Ruminal degradation and intestinal digestibility of dried or wet distillers grains with increasing concentrations of condensed distillers solubles.

Divisions

Research

Document Type

Article

Publication Date

2009

Journal

Journal of Animal Science

Issue

87

Pages

6

Language

en

Abstract

The objective of this experiment was to determine the effect that the amount of condensed distillers solubles (CDS) added back to distillers grains (DG) and its form, wet or dried, have on nutrient digestion. Three Holstein cows with ruminal cannulas were used to evaluate in situ ruminal degradability of DM and CP and in vitro intestinal digestibility of CP. Condensed distillers solubles were added back to wet DG in the following ratios of wet DG to CDS: 100:0, 86.7:13.3, 73.3:26.7, and 60:40. One-half of each mixed feed at each ratio was dried, and the other one-half remained wet, resulting in 8 DG samples. Feeds were incubated in the rumen for 0, 3, 6, 12, 18, 24, and 48 h. Intestinal CP digestibility was measured on residue from 12-h ruminal incubation feeds by the pepsin-pancreatin method.

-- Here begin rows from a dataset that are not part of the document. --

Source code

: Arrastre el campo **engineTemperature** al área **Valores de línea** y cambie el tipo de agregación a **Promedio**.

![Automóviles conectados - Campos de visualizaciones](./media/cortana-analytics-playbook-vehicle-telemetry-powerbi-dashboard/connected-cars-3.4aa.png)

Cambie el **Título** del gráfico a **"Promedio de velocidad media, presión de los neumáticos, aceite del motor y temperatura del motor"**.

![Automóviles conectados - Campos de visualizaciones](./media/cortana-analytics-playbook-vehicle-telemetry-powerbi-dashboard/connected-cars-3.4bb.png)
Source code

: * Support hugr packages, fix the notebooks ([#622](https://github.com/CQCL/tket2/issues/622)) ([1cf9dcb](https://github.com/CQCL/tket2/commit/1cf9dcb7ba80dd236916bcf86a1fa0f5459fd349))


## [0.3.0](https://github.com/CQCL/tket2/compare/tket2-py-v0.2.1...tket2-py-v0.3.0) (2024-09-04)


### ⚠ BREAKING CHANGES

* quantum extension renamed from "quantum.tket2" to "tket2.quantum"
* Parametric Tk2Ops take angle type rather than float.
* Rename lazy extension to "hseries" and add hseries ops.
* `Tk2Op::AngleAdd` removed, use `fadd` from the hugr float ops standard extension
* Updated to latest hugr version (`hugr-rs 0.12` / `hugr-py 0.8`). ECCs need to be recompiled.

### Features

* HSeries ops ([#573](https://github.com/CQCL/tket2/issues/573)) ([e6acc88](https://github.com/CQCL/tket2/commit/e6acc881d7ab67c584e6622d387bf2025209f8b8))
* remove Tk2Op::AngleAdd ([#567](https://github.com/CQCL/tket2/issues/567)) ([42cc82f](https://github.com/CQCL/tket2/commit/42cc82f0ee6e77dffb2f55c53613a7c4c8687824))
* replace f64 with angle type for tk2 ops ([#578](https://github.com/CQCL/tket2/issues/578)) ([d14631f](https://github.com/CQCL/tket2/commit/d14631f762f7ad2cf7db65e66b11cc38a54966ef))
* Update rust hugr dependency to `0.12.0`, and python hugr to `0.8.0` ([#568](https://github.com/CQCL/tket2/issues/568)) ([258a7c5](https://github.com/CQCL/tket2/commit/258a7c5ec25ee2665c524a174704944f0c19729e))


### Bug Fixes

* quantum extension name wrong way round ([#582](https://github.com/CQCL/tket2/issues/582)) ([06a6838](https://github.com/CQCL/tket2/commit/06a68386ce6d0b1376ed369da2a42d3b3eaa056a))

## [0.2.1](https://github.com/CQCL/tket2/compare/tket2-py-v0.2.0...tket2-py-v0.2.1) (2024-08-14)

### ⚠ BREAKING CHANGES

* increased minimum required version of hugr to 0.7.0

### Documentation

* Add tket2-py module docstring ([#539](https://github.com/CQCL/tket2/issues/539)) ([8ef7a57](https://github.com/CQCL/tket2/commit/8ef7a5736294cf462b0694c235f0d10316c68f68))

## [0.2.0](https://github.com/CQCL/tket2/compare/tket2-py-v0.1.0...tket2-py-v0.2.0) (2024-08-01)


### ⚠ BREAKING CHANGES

The soluble fraction of DM and CP was greater (P < 0.001) for wet compared with dried DG and increased as CDS increased in each blend (P < 0.001). The potentially degradable fraction of DM and CP was greater (P < 0.001) for dried compared with wet DG and decreased as CDS increased in each blend (P < 0.01). The rate of DM and CP degradation was not (P > 0.05) affected by form or inclusion of CDS. Rumen-degraded DM was greater (P < 0.001) for wet compared with dried DG (59.7 vs. 48.6%), and as the percentage of CDS increased, it increased (P < 0.001) from 49.3 to 61.2%. Rumen-degraded protein (RDP) was greater (P < 0.001) for wet DG than dried DG (53.1 vs. 38.0%). In addition, RDP increased (P < 0.001) from 42.0 to 50.5% as the concentration of CDS increased from 0 to 40%. Estimated intestinal digestibility of rumen-undegraded protein was greater (P = 0.003) for wet DG compared with dried DG (69.7 vs. 64.0%), but was unaffected (P = 0.11) by the addition of CDS. Intestinal absorbable dietary protein was greater (P < 0.001) for dried DG (39.7%) compared with wet DG (32.7%), and decreased (P < 0.001) from 39.9 to 32.0% with increasing concentrations of CDS. Total digestible protein (TDP) increased (P < 0.001) from 77.7 to 85.8% for dried and wet DG, whereas different ratios of DG to CDS resulted in similar TDP. Based on this study, ruminal DM and CP degradability and intestinal protein digestibility of DG increased when the percentage of CDS increased. Although dried DG can supply more ruminal undegraded protein, wet DG can supply more TDP.